Mit ihrem Abschluss in der Hand arbeitete sie erst ein paar Jahre bis sie ihre Bestimmung fand. Sie wollte Mädchen dieselben Chancen bieten wie Jungs und gestaltete ein technisches Spielzeug für Mädchen. Sie verbrachte viele Nächte in ihrer Garage bis sie bereit war, es der Welt zu präsentieren. Das Spielzeug besteht aus verschiedenen Elementen, die man zusammenfügen muss, um eine bestimmte Aufgabe zu lösen. Das Spiel beinhaltet ein Buch. Die Hauptperson Goldie Blox erlebt darin Abenteuer, in denen sie Aufgaben bewältigen muss. Und diese Aufgaben werden mit den beigelegten Elementen gelöst. Das Spiel soll Fähigkeiten vermitteln “alles zu bauen, was man sich vorstellen kann”. Stolz auf ihr Lebenswerk ging sie los, um ihr Spielzeug zu vermarkten. Sie besuchte eine Spielzeugmesse nach der anderen und fand überall nur weiße alte Männer, die sie auslachten. Das würde sich niemals verkaufen, sagten sie. Und so startete sie ein Kickstarter Projekt. Innerhalb von vier Tagen hatte sie ihr Ziel erreicht! Heute kann man GoldieBlox in vielen Spielzeugläden kaufen. Debbie hat nicht nur einen für Ingenieure ungewöhnliche Weg eingeschlagen, indem sie Spielzeuge konstruiert, sie hilft auch Mädchen einen Weg einzuschlagen, an den sie nicht gedacht hätten. Nämlich den der Ingenieurin.

Lindsey Scott

“From underware to software” oder “Runway by day, computers at night”, so beschreiben die Boulevardzeitungen Lindsey Scott. Sie ist Programmiererin. Und Model. Das passt nicht zusammen? Für Lindsey schon. “Für beide Tätigkeiten benutze ich den kreativen Teil meines Gehirns”, sagt sie.
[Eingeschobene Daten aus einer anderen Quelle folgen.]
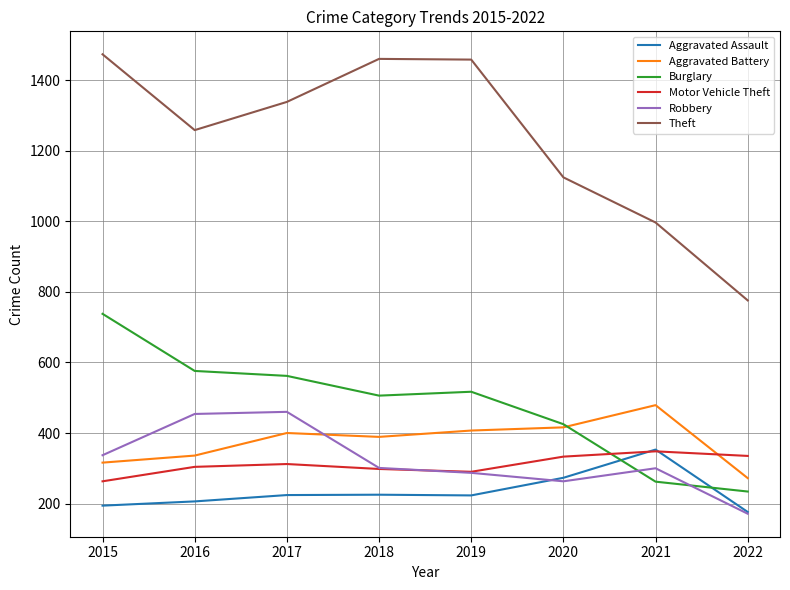

How many intersections are there between Motor Vehicle Theft and Robbery?

1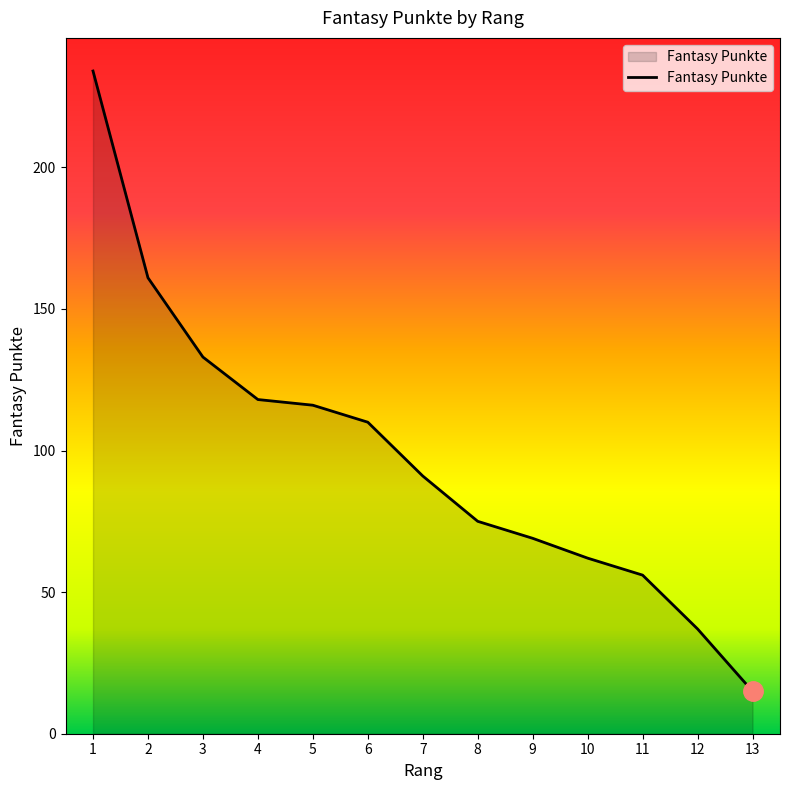

Rank the categories by value from lowest to highest.

13, 12, 11, 10, 9, 8, 7, 6, 5, 4, 3, 2, 1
Sie studierte am Amherst Collage dual Informatik und Theater. Nach ihrem Abschluss wollte sie als Schauspielerin arbeiten, bekam aber sehr gute Angebote von Modelagenturen und wurde so Model. Calvin Klein, Victoria’s Secret und viele andere machten sie zum gefragten Model. Als sie jedoch nach einer Europareise zurückkam, musste sie feststellen, dass ihre Agentur sie gefeuert hatte. Ohne ihr Bescheid zu geben. Nach diesem Schock besann sie sich auf ihren zweiten Abschluss und begann zu programmieren. Die Presse schnappte ihre Geschichte auf und verkaufte sie als Weltwunder. Weil sie modeln und programmieren konnte. In der IT-Branche hatte sie es nicht leicht, sie musste es den Skeptikern beweisen. Und so arbeitete sie hart daran, anderen und sich selbst zu helfen. Und wurde Nummer 1 auf StackOverflow in iOS-Fragen.

Heute programmiert sie professionell die Hälfte ihrer Zeit Apps in iOS und die andere Hälfte modelt sie. Lindsey wirkt auch in einigen Projekten mit, die ihr sehr am Herzen liegen. Sie bringt Kindern das Programmieren bei und ermutigt sie, das zu tun, was ihnen Spaß macht. Ob es nun Modeln oder Programmieren ist.